The stock market was little changed on Thursday, with investors assessing the situation after the Federal Reserve's pronouncement on interest rates yesterday afternoon. For the most part, major market benchmarks ignored concerns about the ongoing conflict in Iraq, but they also remained cautious about expecting too much from a market that has been hitting new all-time highs on a consistent basis for more than a year without any substantial correction. Still, pockets of strength abounded in the market, with Silvercorp Metals (NYSE:SVM), Enbridge Energy Partners (NYSE:EEP), and BlackBerry (NASDAQ:BBRY) among the best performers today.
Silvercorp Metals jumped 12%, leading just about the entire precious-metals complex higher. Gold prices soared more than $40 per ounce to climb above the $1,300 mark, and silver prices gained almost $1 per ounce to roughly $20.85. The Fed's rate strategy weakened the U.S. dollar, and a weak currency often leads to strength in gold and silver. The plunge in silver prices last year was highly problematic for Silvercorp's overall profitability, but investors hope the silver market can flatten out and even climb. As long as Silvercorp can put some of its production challenges behind it, the stock has more than ample profit potential to justify its modest valuation even after today's gain.
Enbridge Energy Partners rose 13% as the master limited partnership announced a deal to sell a portion of its ownership interest in the Midcoast Operating limited partnership for $350 million. The move should serve the dual purpose of allowing Enbridge to retain its interest in the midstream natural-gas arena while also collecting additional cash to invest in a prospective new pipeline for transporting liquids.
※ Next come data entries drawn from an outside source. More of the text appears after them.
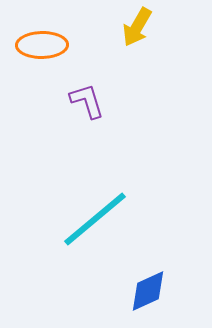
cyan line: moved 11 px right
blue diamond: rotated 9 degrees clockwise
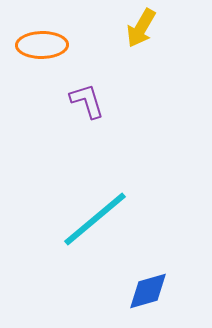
yellow arrow: moved 4 px right, 1 px down
blue diamond: rotated 9 degrees clockwise
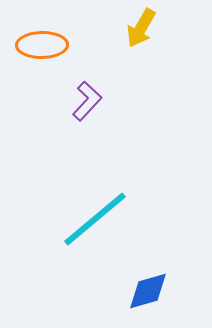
purple L-shape: rotated 60 degrees clockwise
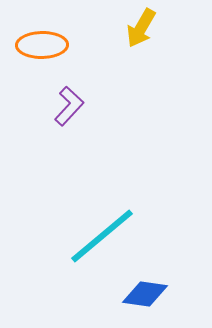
purple L-shape: moved 18 px left, 5 px down
cyan line: moved 7 px right, 17 px down
blue diamond: moved 3 px left, 3 px down; rotated 24 degrees clockwise
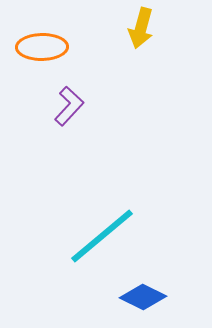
yellow arrow: rotated 15 degrees counterclockwise
orange ellipse: moved 2 px down
blue diamond: moved 2 px left, 3 px down; rotated 18 degrees clockwise
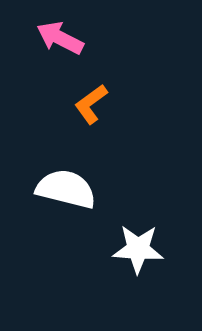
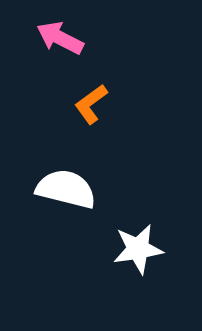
white star: rotated 12 degrees counterclockwise
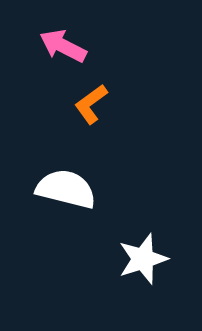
pink arrow: moved 3 px right, 8 px down
white star: moved 5 px right, 10 px down; rotated 9 degrees counterclockwise
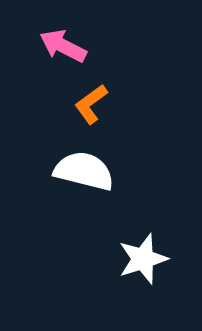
white semicircle: moved 18 px right, 18 px up
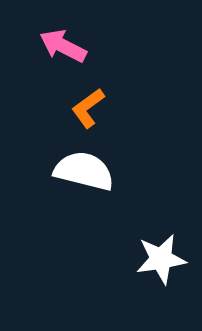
orange L-shape: moved 3 px left, 4 px down
white star: moved 18 px right; rotated 9 degrees clockwise
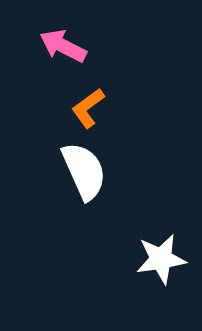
white semicircle: rotated 52 degrees clockwise
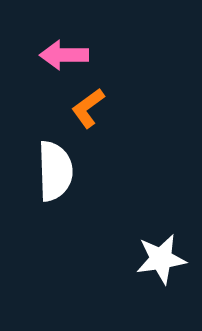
pink arrow: moved 1 px right, 9 px down; rotated 27 degrees counterclockwise
white semicircle: moved 29 px left; rotated 22 degrees clockwise
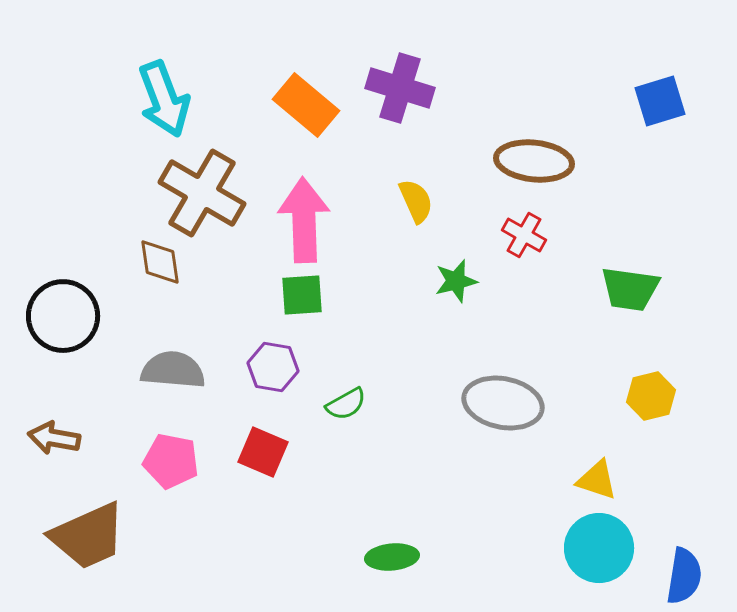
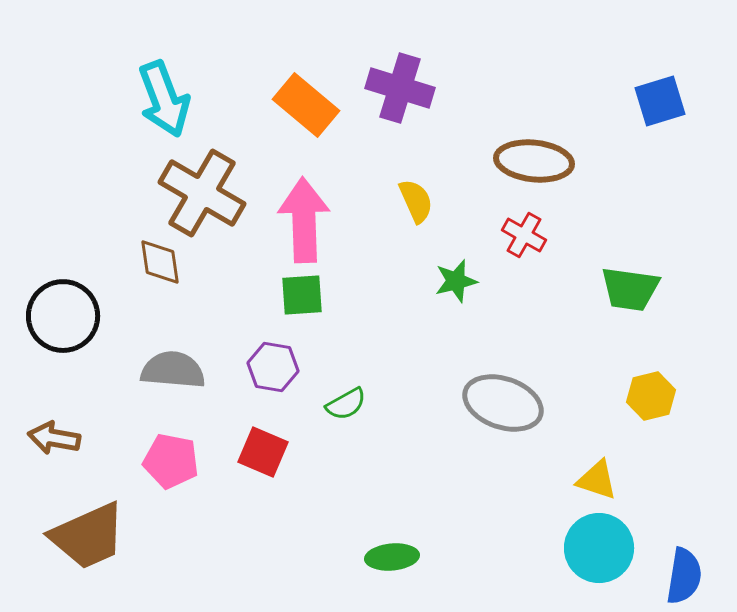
gray ellipse: rotated 8 degrees clockwise
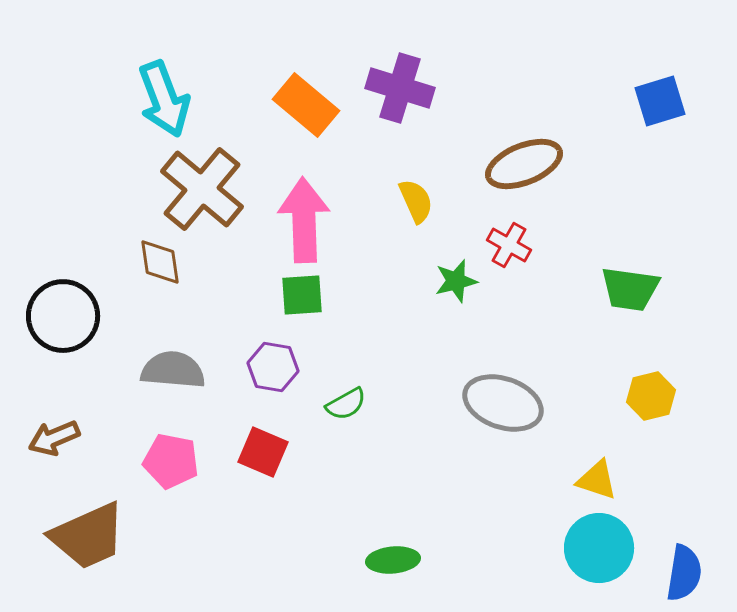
brown ellipse: moved 10 px left, 3 px down; rotated 28 degrees counterclockwise
brown cross: moved 4 px up; rotated 10 degrees clockwise
red cross: moved 15 px left, 10 px down
brown arrow: rotated 33 degrees counterclockwise
green ellipse: moved 1 px right, 3 px down
blue semicircle: moved 3 px up
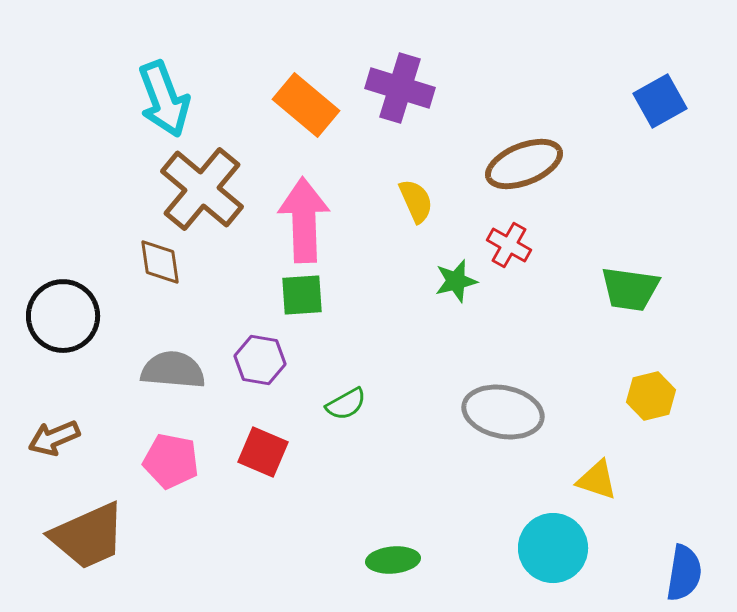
blue square: rotated 12 degrees counterclockwise
purple hexagon: moved 13 px left, 7 px up
gray ellipse: moved 9 px down; rotated 8 degrees counterclockwise
cyan circle: moved 46 px left
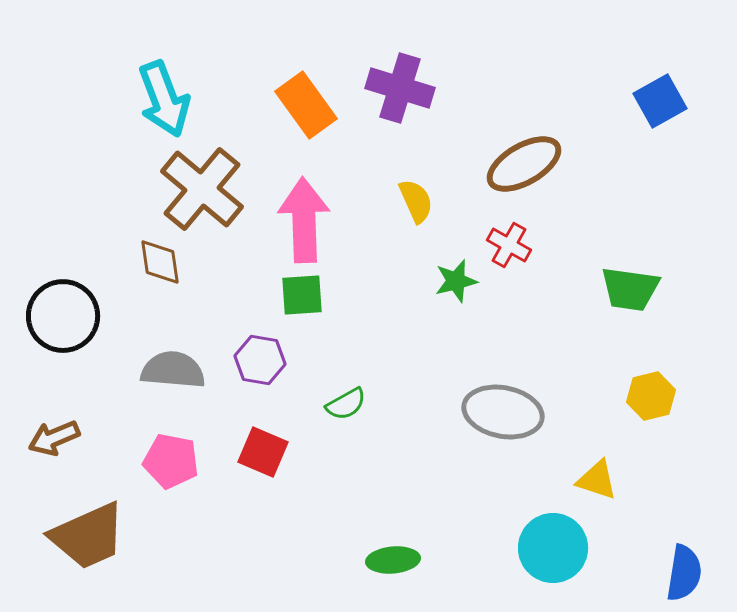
orange rectangle: rotated 14 degrees clockwise
brown ellipse: rotated 8 degrees counterclockwise
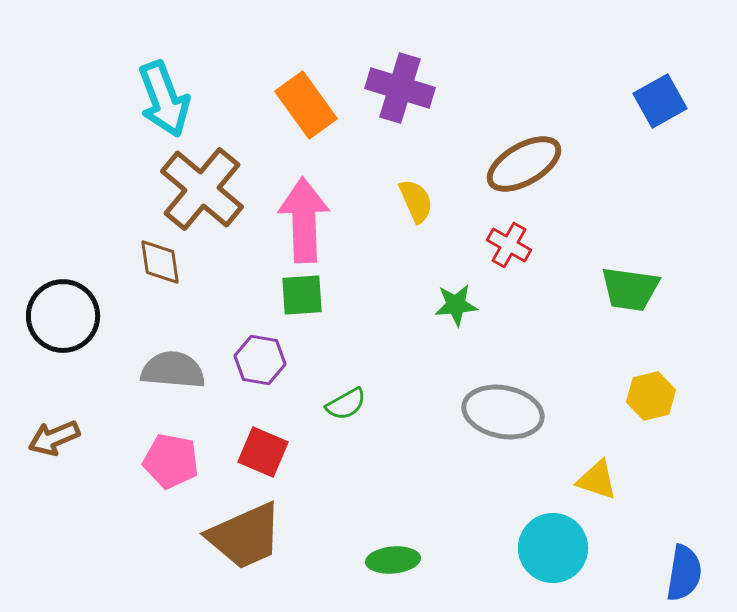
green star: moved 24 px down; rotated 9 degrees clockwise
brown trapezoid: moved 157 px right
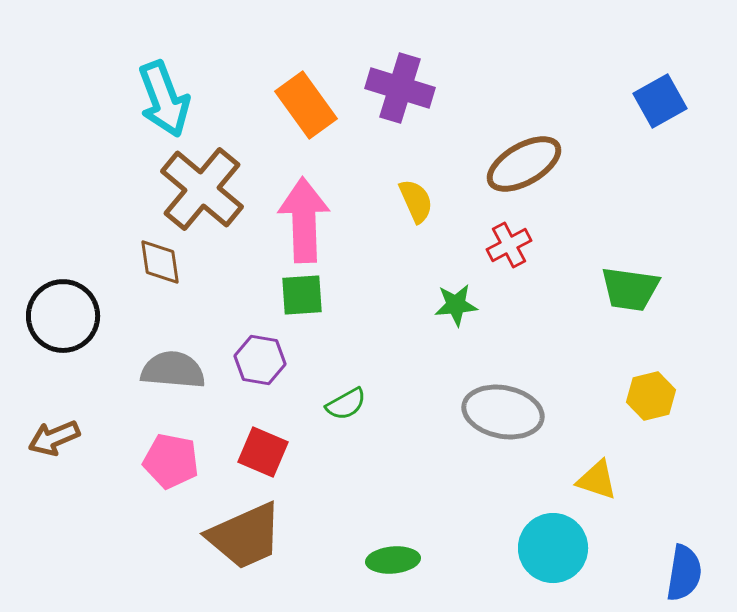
red cross: rotated 33 degrees clockwise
The move is just the latest in a series of similar strategies across the energy industry, as companies seek to focus on their best prospects and to divest noncore assets as appropriate to generate much-needed liquid capital.
BlackBerry climbed 10% as the embattled smartphone maker reported a narrower loss in its fiscal first quarter than investors had expected. Sales of BlackBerry devices rose during the quarter, and even though overall revenue plunged almost 70%, CEO John Chen remains confident about the direction of BlackBerry's turnaround. With substantial improvement in BlackBerry's cost structure, the company's next step is to find ways to use its expertise in secure-mobile technology to grow and carve out a niche area of strength.